Please retype the data in full, exactly as given.
Start of Input material
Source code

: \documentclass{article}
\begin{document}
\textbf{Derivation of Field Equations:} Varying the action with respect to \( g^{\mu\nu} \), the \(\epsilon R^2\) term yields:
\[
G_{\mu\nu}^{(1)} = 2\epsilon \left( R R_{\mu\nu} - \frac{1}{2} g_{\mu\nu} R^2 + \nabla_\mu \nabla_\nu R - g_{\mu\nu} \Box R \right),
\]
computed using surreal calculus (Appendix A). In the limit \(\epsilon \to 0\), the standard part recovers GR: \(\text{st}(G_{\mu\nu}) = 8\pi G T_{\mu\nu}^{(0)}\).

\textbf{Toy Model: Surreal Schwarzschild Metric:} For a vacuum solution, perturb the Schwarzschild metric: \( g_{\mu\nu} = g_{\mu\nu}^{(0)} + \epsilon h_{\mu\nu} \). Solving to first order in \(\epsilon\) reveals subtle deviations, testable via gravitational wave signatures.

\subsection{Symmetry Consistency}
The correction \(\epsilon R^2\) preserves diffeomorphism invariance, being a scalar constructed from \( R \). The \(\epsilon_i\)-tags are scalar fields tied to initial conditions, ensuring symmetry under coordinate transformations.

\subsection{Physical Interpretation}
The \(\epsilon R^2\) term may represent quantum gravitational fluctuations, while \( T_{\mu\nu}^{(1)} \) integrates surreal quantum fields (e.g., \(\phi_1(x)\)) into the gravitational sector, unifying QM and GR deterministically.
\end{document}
End of Input material
## Answer space:
Source code

: \documentclass{article}
\begin{document}
\textbf{Derivation of Field Equations:} Varying the action with respect to \( g^{\mu\nu} \), the \(\epsilon R^2\) term yields:
\[
G_{\mu\nu}^{(1)} = 2\epsilon \left( R R_{\mu\nu} - \frac{1}{2} g_{\mu\nu} R^2 + \nabla_\mu \nabla_\nu R - g_{\mu\nu} \Box R \right),
\]
computed using surreal calculus (Appendix A). In the limit \(\epsilon \to 0\), the standard part recovers GR: \(\text{st}(G_{\mu\nu}) = 8\pi G T_{\mu\nu}^{(0)}\).

\textbf{Toy Model: Surreal Schwarzschild Metric:} For a vacuum solution, perturb the Schwarzschild metric: \( g_{\mu\nu} = g_{\mu\nu}^{(0)} + \epsilon h_{\mu\nu} \). Solving to first order in \(\epsilon\) reveals subtle deviations, testable via gravitational wave signatures.

\subsection{Symmetry Consistency}
The correction \(\epsilon R^2\) preserves diffeomorphism invariance, being a scalar constructed from \( R \). The \(\epsilon_i\)-tags are scalar fields tied to initial conditions, ensuring symmetry under coordinate transformations.

\subsection{Physical Interpretation}
The \(\epsilon R^2\) term may represent quantum gravitational fluctuations, while \( T_{\mu\nu}^{(1)} \) integrates surreal quantum fields (e.g., \(\phi_1(x)\)) into the gravitational sector, unifying QM and GR deterministically.
\end{document}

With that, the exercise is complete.